- WORKING DATA -
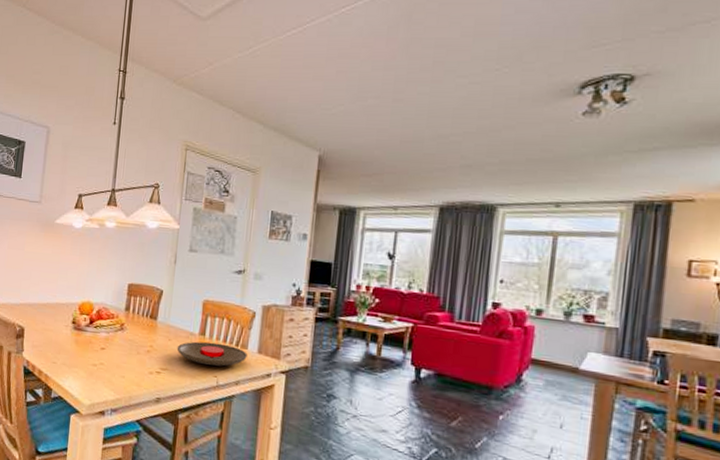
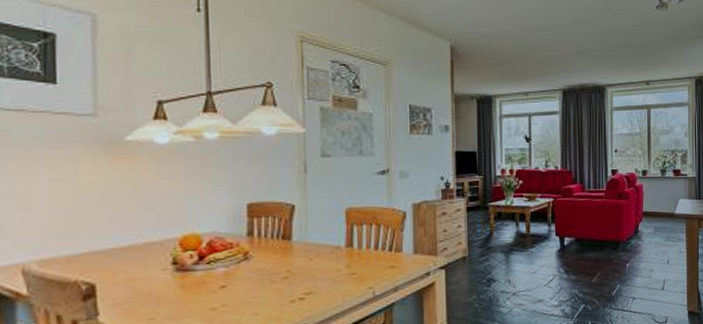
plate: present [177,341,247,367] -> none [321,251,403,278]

...

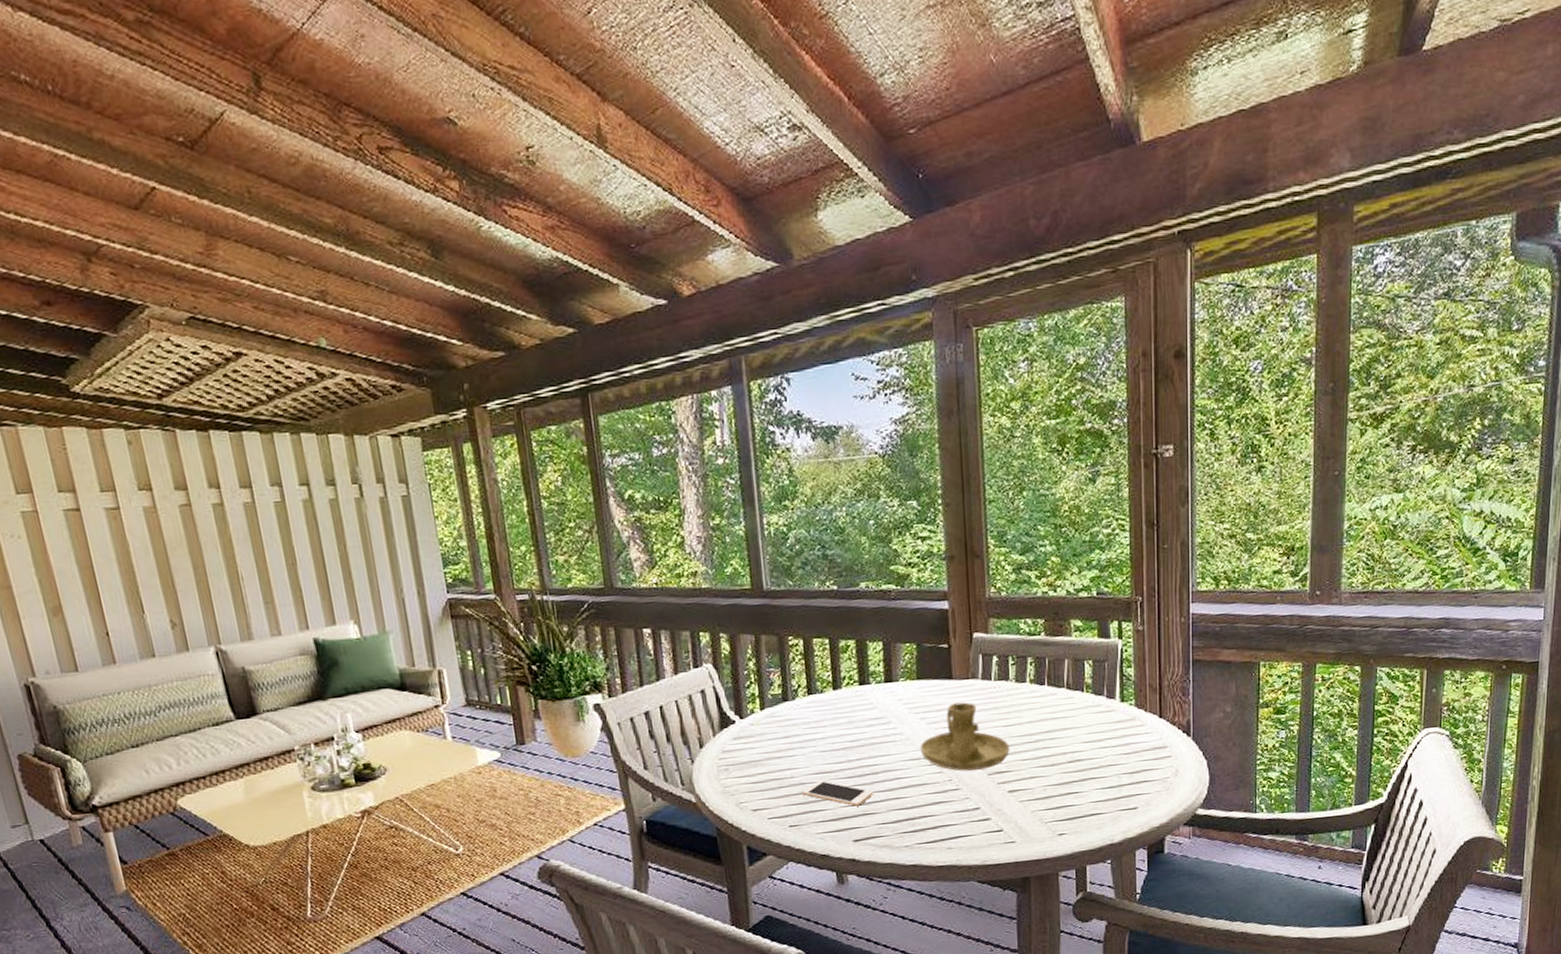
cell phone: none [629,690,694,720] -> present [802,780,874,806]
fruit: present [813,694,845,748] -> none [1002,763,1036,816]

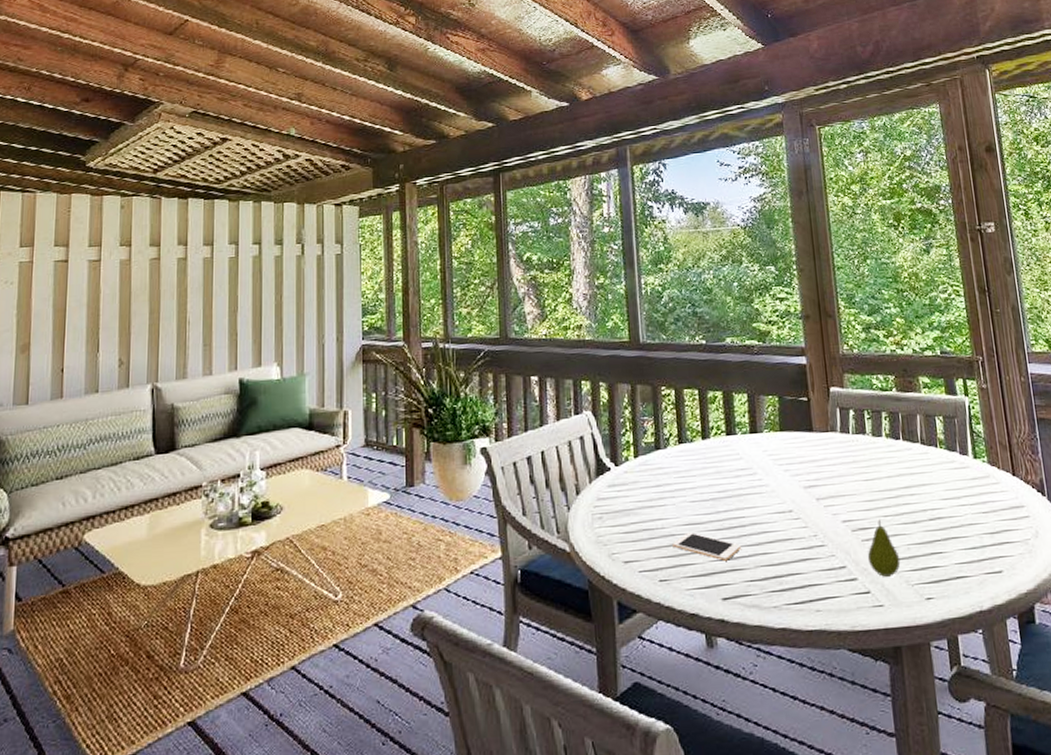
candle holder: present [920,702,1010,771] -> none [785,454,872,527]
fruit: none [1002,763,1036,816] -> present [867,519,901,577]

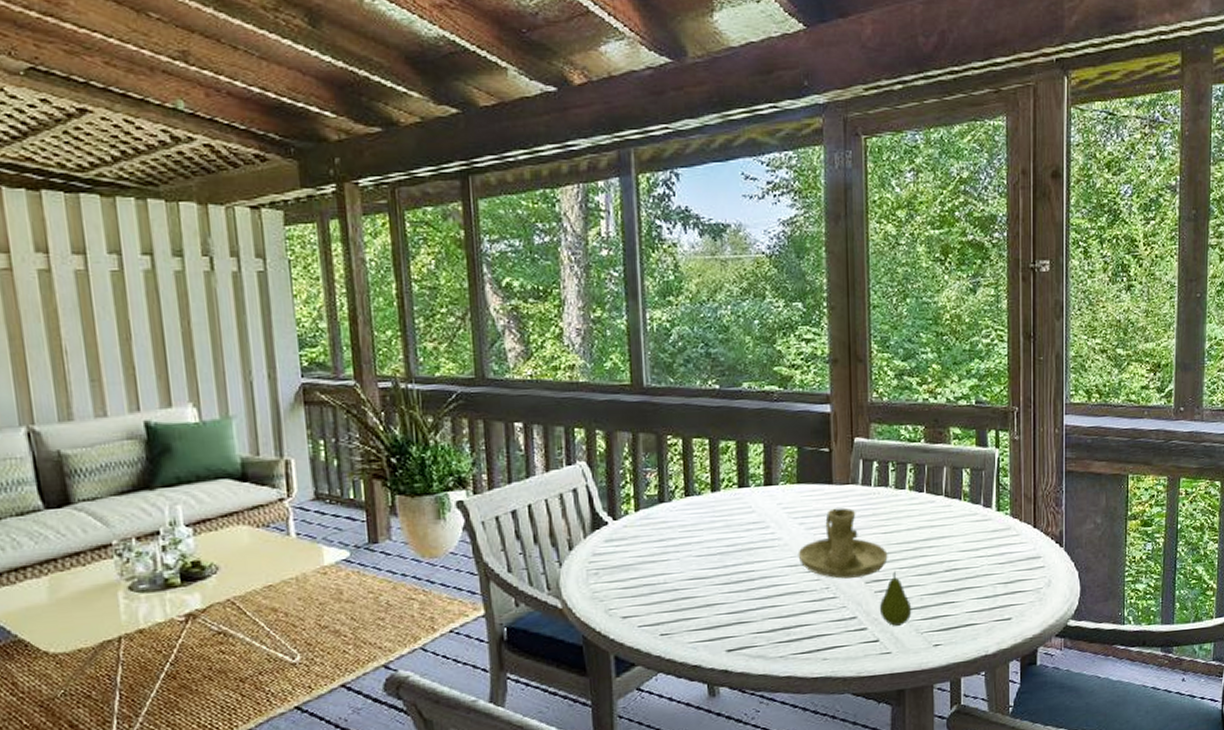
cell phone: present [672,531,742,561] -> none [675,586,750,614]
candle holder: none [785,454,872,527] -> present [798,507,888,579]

- WHAT TO WORK ON -
Above are some records. Reproduce the lines from the one with "cell phone: none" down to the one with "fruit: none [1002,763,1036,816]", keeping both, and leave every picture out.

- REPLY -
cell phone: none [629,690,694,720] -> present [802,780,874,806]
fruit: present [813,694,845,748] -> none [1002,763,1036,816]

candle holder: present [920,702,1010,771] -> none [785,454,872,527]
fruit: none [1002,763,1036,816] -> present [867,519,901,577]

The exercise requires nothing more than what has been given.